Mayonnaise have seen the glory of the coming of the Lord...
Which is a fairly bizarre way of saying that pain is again rather too much and I've just been to make tea with which to swill down some morphine.
Or rather, that's a fairly sensible way of explaining why I'm awake at this hour and regaling you with the fruits of a head full of writing and a body full of ow.

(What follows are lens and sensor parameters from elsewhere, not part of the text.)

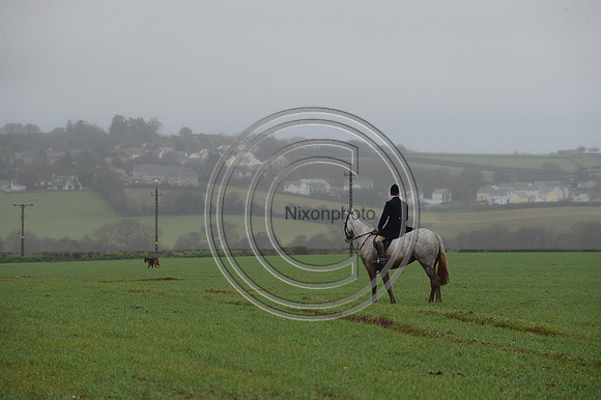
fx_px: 3170
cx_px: 300
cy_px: 200
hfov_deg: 10.8
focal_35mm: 190
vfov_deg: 7.2
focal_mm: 190
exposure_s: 1/800
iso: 1600
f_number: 6.3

This, on the other hand, is stimulated by Stevy's earlier mentioning of the Garlic Food / Chocolate Food dichotomy. Mayonnaise. Correct me if I'm wrong, but the classic mayonnaise consists of vinegar (an acidulous fluid), olive oil (the archetypical oleaginous fluid) and egg yolk (an emulsifying agent), all confluxed together into a sumptuosity. Mayonnaise is, one would think, a Garlic Food.
HOWEVER. Are all mayonnaises a necessitate savoury? There's nothing intrinsically savoury about acids (fruit juice and so on are quite acid) or about fats (cream, butter, almond and coconut creams, and so on) or, bless us all, egg yolks. Yet the idea of, say, a fruit-flavoured mayonnaise made with, perhaps, raspberry juice, a sweet oil and egg yolk seems somehow very very wrong. Chocolate mayo I am prepared to abandon the notion of without even a moment's reconsideration; sour doesn't go with chocolate, and I think there has to be a sharpness to anything worth the name of mayonnaise, and also chocolate has something of greasiness in itself. Then again, I'm open to being convinced otherwise, and there's always the shining example of a chocolate mousse to present as evidence in preliminary hearings.
I'm hoping very much that trakkie is doing OK with her twelve-hour move and is actually safe home and snuggled up in bed.